[These notes will eventually become part of a tech talk on video encoding. List of all articles in this series.]
The most important consideration in video encoding is choosing a video codec. A future article will talk about how to pick the one that’s right for you, but for now I just want to introduce the concept and describe the playing field. (This information is likely to go out of date quickly; future readers, be aware that this was written in December 2008.)
When you talk about “watching a video,” you’re probably talking about a combination of one video stream, one audio stream, and possibly some subtitles or captions. But you probably don’t have two different files; you just have “the video.” Maybe it’s an AVI file, or an MP4 file. These are just container formats, like a ZIP file that contains multiple kinds of files within it. The container format defines how to store the video and audio streams in a single file (and subtitles too, if any).
When you “watch a video,” your video player is doing several things at once:
A video codec is an algorithm by which a video stream is encoded, i.e. it specifies how to do #2 above. Your video player decodes the video stream according to the video codec, then displays a series of images, or “frames,” on the screen. Most modern video codecs use all sorts of tricks to minimize the amount of information required to display one frame after the next. For example, instead of storing each individual frame (like a screenshot), they will only store the differences between frames. Most videos don’t actually change all that much from one frame to the next, so this allows for high compression rates, which results in smaller file sizes. (There are many, many other complicated tricks too, which I’ll dive into in a future article.)
There are lossy and lossless video codecs; today’s article will only deal with lossy codecs. A lossy video codec means that information is being irretrievably lost during encoding. Like copying an audio cassette tape, you’re losing information about the source video, and degrading the quality, every time you encode. Instead of the “hiss” of an audio cassette, a re-re-re-encoded video may look blocky, especially during scenes with a lot of motion. (Actually, this can happen even if you encode straight from the original source, if you choose a poor video codec or pass it the wrong set of parameters.) On the bright side, lossy video codecs can offer amazing compression rates, and many offer ways to “cheat” and smooth over that blockiness during playback, to make the loss less noticeable to the human eye.
There are tons of video codecs. Today I’ll discuss five modern lossy video codecs: MPEG-4 ASP, H.264, VC-1, Theora, and Dirac.
a.k.a. “MPEG-4 Advanced Simple Profile.” MPEG-4 ASP was developed by the MPEG group and standardized in 2001. You may have heard of DivX, Xvid, or 3ivx; these are all competing implementations of the MPEG-4 ASP standard. Xvid is open source; DivX and 3ivx are closed source.
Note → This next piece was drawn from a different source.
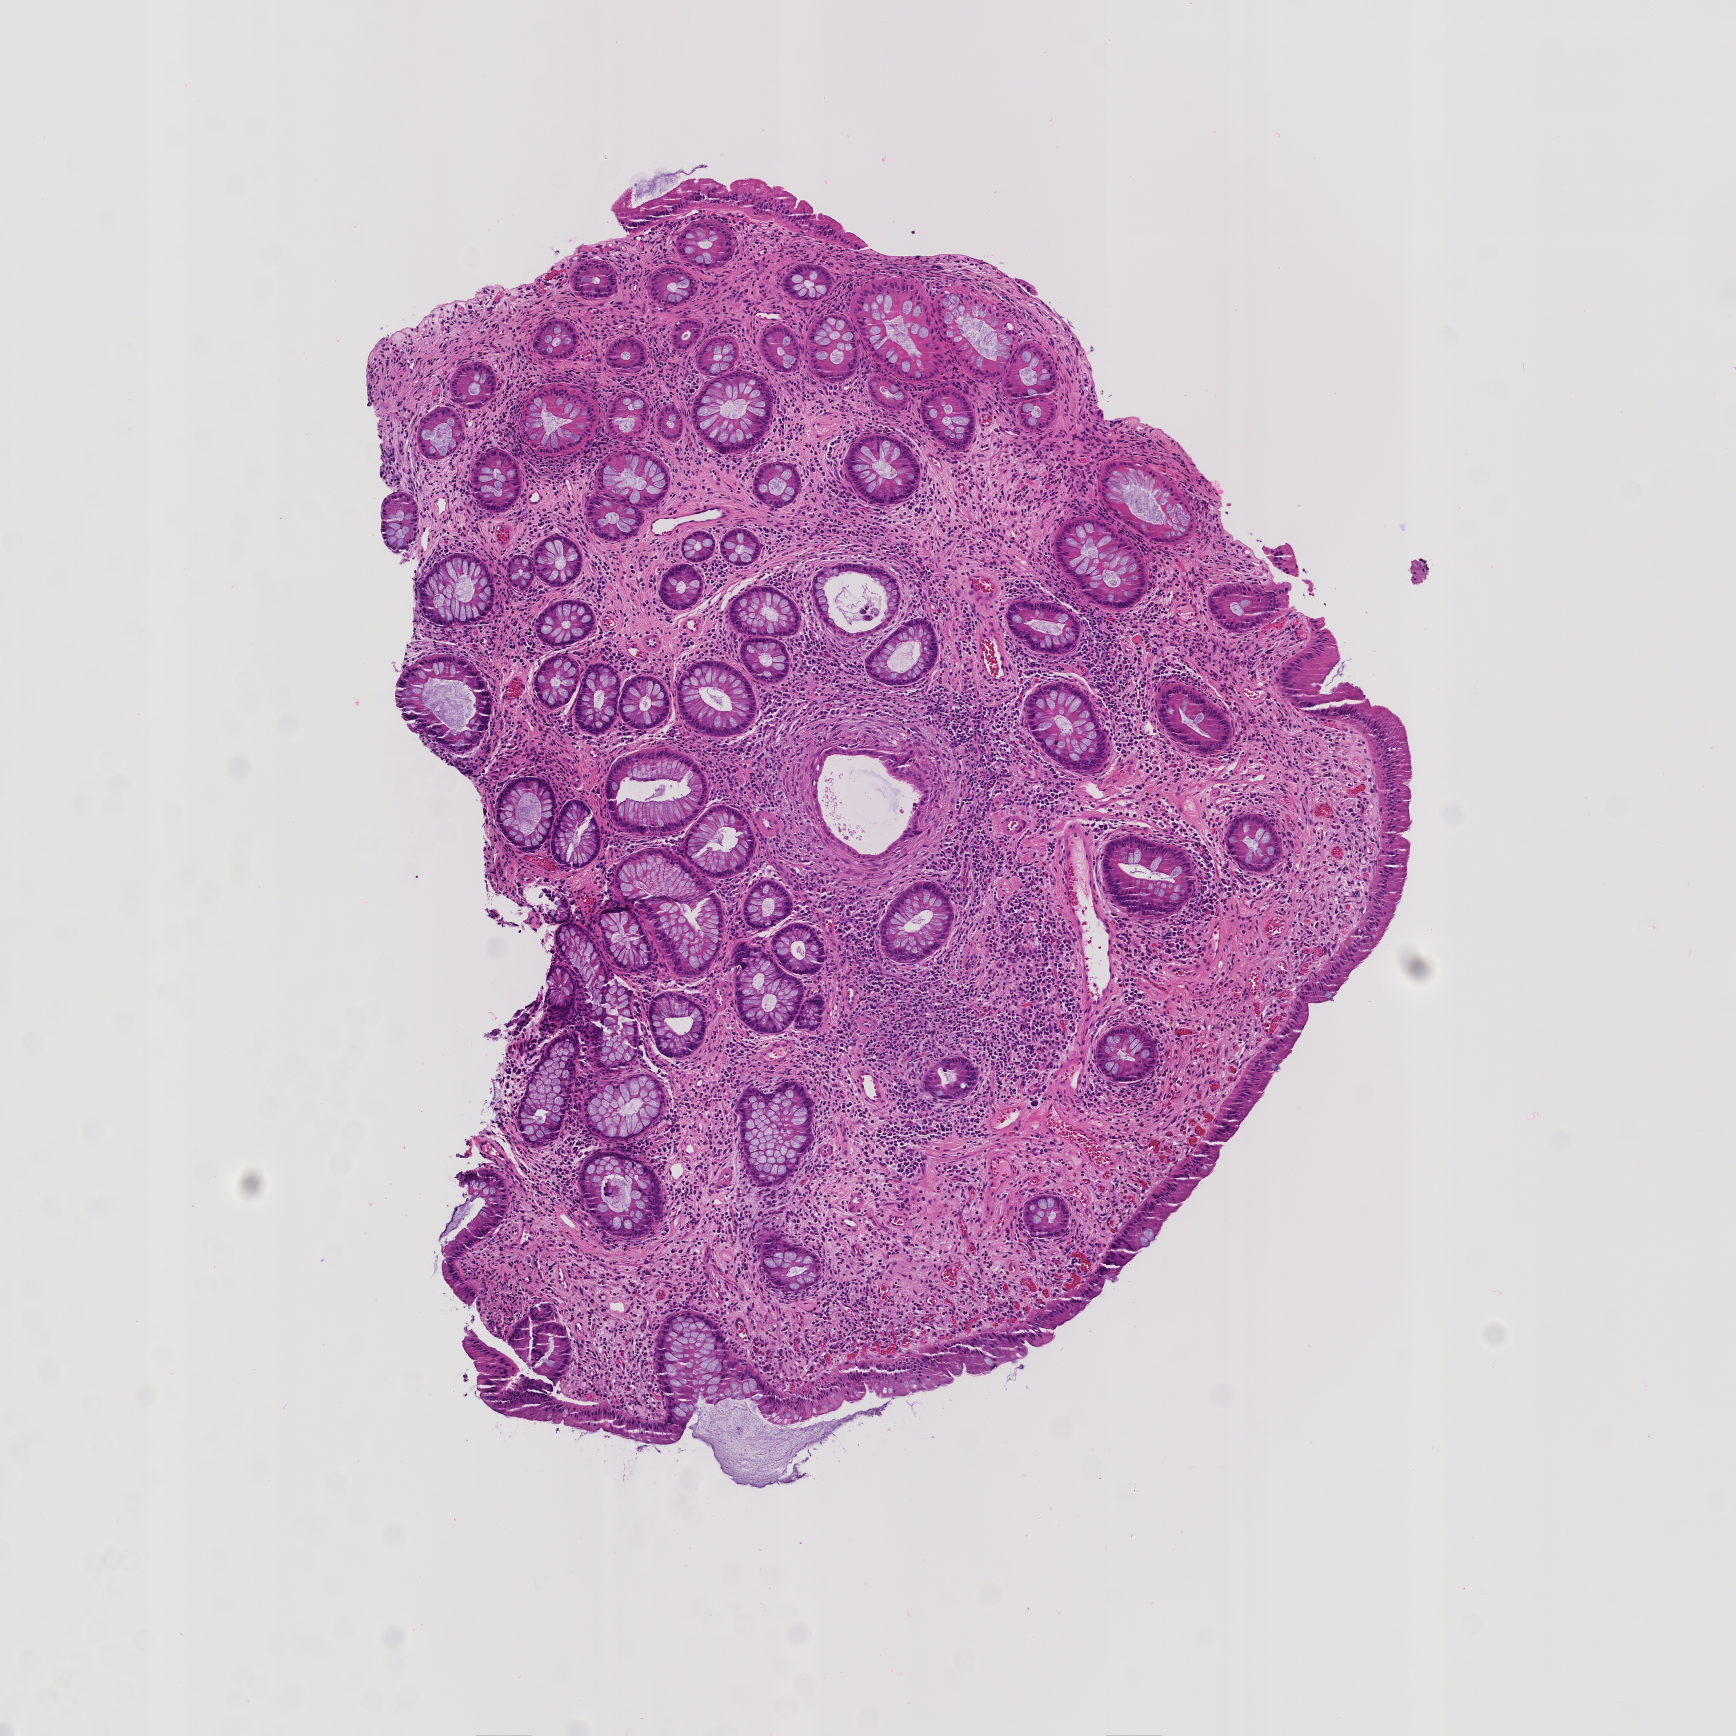
Whole-slide image, H&E stain: colon biopsy — whole scanned area (about 3.5 x 3.5 mm) shown as a low-resolution overview, formalin-fixed, paraffin-embedded (FFPE) tissue, site: sigmoid colon. Patient sex: female.
- lesion category (as recorded): normal (as recorded)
The company behind DivX has had some mainstream success in branding “DivX” as synonymous with “MPEG-4 ASP.” For example, this “DivX-certified” DVD player can actually play most MPEG-4 ASP videos in an AVI container, even if they were created with a competing encoder. (To confuse things even further, the company behind DivX has now created their own container format.)
MPEG-4 ASP is patent-encumbered; licensing is brokered through the MPEG LA group. MPEG-4 ASP video can be embedded in most popular container formats, including AVI, MP4, and MKV.
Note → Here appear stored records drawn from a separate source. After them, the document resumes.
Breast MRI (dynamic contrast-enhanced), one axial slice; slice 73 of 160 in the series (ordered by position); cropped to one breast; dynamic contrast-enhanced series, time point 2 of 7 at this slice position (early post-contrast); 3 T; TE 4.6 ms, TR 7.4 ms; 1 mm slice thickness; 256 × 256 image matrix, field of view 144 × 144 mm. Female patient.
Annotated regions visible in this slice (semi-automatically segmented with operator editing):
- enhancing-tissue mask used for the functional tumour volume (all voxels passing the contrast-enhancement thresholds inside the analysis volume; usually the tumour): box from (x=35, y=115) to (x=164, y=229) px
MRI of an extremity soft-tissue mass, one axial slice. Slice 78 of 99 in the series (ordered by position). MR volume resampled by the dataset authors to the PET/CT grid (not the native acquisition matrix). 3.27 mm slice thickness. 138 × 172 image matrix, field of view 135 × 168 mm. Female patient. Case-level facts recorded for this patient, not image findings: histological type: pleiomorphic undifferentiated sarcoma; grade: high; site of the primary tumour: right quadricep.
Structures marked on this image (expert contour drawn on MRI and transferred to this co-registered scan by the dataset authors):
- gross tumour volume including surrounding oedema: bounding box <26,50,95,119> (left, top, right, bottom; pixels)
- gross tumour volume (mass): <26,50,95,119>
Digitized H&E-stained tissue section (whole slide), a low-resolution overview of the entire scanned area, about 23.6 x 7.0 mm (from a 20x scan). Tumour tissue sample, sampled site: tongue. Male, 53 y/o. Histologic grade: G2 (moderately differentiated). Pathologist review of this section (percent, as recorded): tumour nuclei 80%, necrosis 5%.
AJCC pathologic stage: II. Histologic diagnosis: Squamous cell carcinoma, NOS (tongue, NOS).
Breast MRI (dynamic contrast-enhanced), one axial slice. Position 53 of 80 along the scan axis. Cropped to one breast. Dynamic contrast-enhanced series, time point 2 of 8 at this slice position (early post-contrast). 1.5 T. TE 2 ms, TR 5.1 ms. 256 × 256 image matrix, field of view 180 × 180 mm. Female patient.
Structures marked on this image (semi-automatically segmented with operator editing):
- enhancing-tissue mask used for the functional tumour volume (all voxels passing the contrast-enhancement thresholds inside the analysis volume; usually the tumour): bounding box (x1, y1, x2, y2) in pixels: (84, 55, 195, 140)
a.k.a. “MPEG-4 part 10,” a.k.a. “MPEG-4 AVC,” a.k.a. “MPEG-4 Advanced Video Coding.” H.264 was also developed by the MPEG group and standardized in 2003. It aims to provide a single codec for low-bandwidth, low-CPU devices (cell phones); high-bandwidth, high-CPU devices (modern desktop computers); and everything in between. To accomplish this, the H.264 standard is split into “profiles,” which each define a set of optional features that trade complexity for file size. Higher profiles use more optional features, offer better visual quality at smaller file sizes, take longer to encode, and require more CPU power to decode in real-time.
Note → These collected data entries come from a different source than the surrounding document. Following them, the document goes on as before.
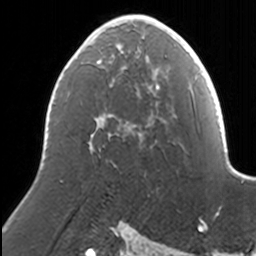
Breast MRI, one axial slice. Position 82 of 160 along the scan axis. Cropped to one breast. Dynamic contrast-enhanced series, time point 2 of 7 at this slice position (early post-contrast). 3 T. TE 1.7 ms, TR 4 ms. 1 mm slice thickness. 256 × 256 image matrix, field of view 170 × 170 mm. Female patient.
Structures marked on this image (semi-automatically segmented with operator editing):
- enhancing-tissue mask used for the functional tumour volume (all voxels passing the contrast-enhancement thresholds inside the analysis volume; usually the tumour): box from (x=87, y=15) to (x=169, y=148) px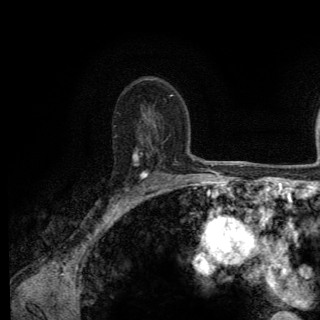
Breast MRI (dynamic contrast-enhanced), one axial slice. Cropped to one breast. Dynamic contrast-enhanced series, time point 2 of 6 at this slice position (early post-contrast). 3 T. TE 2.8 ms, TR 7.8 ms. 1.2 mm slice thickness. 320 × 320 image matrix, field of view 213 × 213 mm. Female patient.
Annotated regions visible in this slice (semi-automatically segmented with operator editing):
- enhancing-tissue mask used for the functional tumour volume (all voxels passing the contrast-enhancement thresholds inside the analysis volume; usually the tumour): bounding box <89,149,148,212> (left, top, right, bottom; pixels)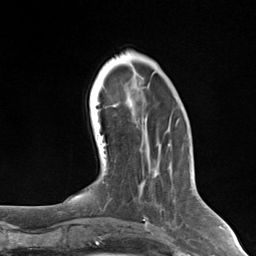
Breast MRI (dynamic contrast-enhanced), one axial slice. Position 44 of 124 along the scan axis. Cropped to one breast. Dynamic contrast-enhanced series, time point 2 of 7 at this slice position (early post-contrast). 3 T. TE 1.8 ms, TR 4.7 ms. 1.3 mm slice thickness. 256 × 256 image matrix, field of view 150 × 150 mm. Female patient.
Outlined on this slice (semi-automatic segmentation, software-assisted and operator-edited):
- enhancing-tissue mask used for the functional tumour volume (all voxels passing the contrast-enhancement thresholds inside the analysis volume; usually the tumour): bounding box [x1, y1, x2, y2] px = [140, 185, 145, 217]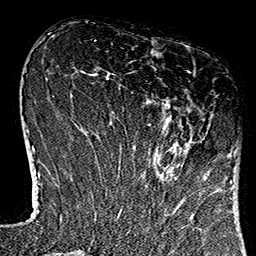
Breast MRI (dynamic contrast-enhanced), one axial slice; position 41 of 160 along the scan axis; cropped to one breast; dynamic contrast-enhanced series, time point 2 of 7 at this slice position (early post-contrast); 1.5 T; TE 2.7 ms, TR 5.1 ms; 1 mm slice thickness; 256 × 256 image matrix, field of view 178 × 178 mm. Female patient.
Annotated regions visible in this slice (semi-automatically segmented with operator editing):
- enhancing-tissue mask used for the functional tumour volume (all voxels passing the contrast-enhancement thresholds inside the analysis volume; usually the tumour): bounding box (x1, y1, x2, y2) in pixels: (115, 71, 231, 184)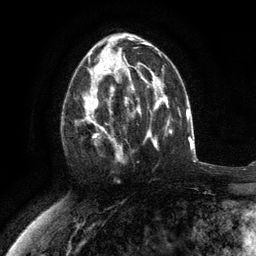
Breast MRI (dynamic contrast-enhanced), one axial slice. Position 66 of 134 along the scan axis. Cropped to one breast. Dynamic contrast-enhanced series, time point 2 of 6 at this slice position (early post-contrast). 3 T. TE 2.8 ms, TR 7.3 ms. 1.2 mm slice thickness. 256 × 256 image matrix, field of view 180 × 180 mm. Female patient.
Outlined on this slice (semi-automatic segmentation, software-assisted and operator-edited):
- enhancing-tissue mask used for the functional tumour volume (all voxels passing the contrast-enhancement thresholds inside the analysis volume; usually the tumour): bounding box (x1, y1, x2, y2) in pixels: (75, 76, 117, 159)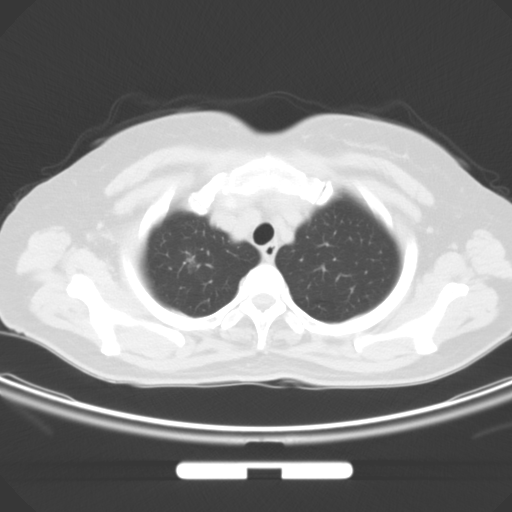
Chest CT, one axial slice; position 51 of 59 along the scan axis; 120 kVp; lung window (W 1500 / L -600 HU); 512 × 512 image matrix, field of view 369 × 369 mm. Patient: female, 58 years. From the clinical record (not read from this slice): clinical TNM (as recorded): T1b N0 M0.
Outlined on this slice (rectangle marked by the reading radiologist):
- lung tumour (recorded histology: adenocarcinoma): box from (x=179, y=249) to (x=202, y=274) px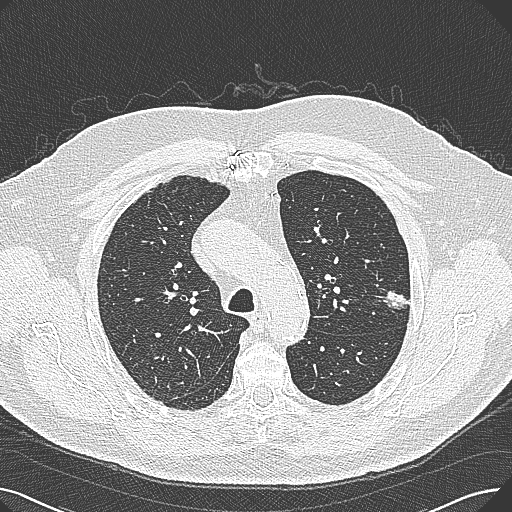
Chest CT (low-dose screening protocol), one axial image. Baseline screening round. Lung window (W 1500 / L -600 HU). Lung (sharp) reconstruction kernel (B80f). Slice 79 of 269 in the series. 512 × 512 image matrix, field of view 370 × 370 mm. Male, age 74 years at enrolment. Former smoker at enrolment.
Expert-annotated lung lesion, bounding box <373,273,423,319> (left, top, right, bottom; pixels). The exam's reader record, not a measurement of the box and not confirmed to be the same lesion: non-calcified nodule or mass ≥4 mm, left upper lobe, 15 × 10 mm, poorly defined margins, soft tissue attenuation. Lung cancer was diagnosed 124 days after this screen: adenocarcinoma, NOS, left upper lobe, well differentiated (G1), stage IA (AJCC 6th edition), 26 mm at pathology.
To give you a rough idea of the range of profiles, Apple’s iPhone supports Baseline profile, the AppleTV set-top box supports Baseline and Main profiles, and Adobe Flash on a desktop PC supports Baseline, Main, and High profiles. YouTube (owned by Google, my employer) now uses H.264 to encode high-definition videos, playable through Adobe Flash; Youtube also provides H.264-encoded video to mobile devices, including Apple’s iPhone and phones running Google’s Android mobile operating system. Also, H.264 is one of the video codecs mandated by the Blu-Ray specification; Blu-Ray discs that use it generally use the High profile.
Most non-PC devices that play H.264 video (including iPhones and standalone Blu-Ray players) actually do the decoding on a dedicated chip, since their main CPUs are nowhere near powerful enough to decode the video in real-time. Recent high-end desktop graphics cards also support decoding H.264 in hardware. There are a number of competing H.264 encoders, including the open source x264 library. The H.264 standard is patent-encumbered; licensing is brokered through the MPEG LA group. H.264 video can be embedded in most popular container formats, including MP4 (used primarily by Apple’s iTunes Store) and MKV (used primarily by video pirates).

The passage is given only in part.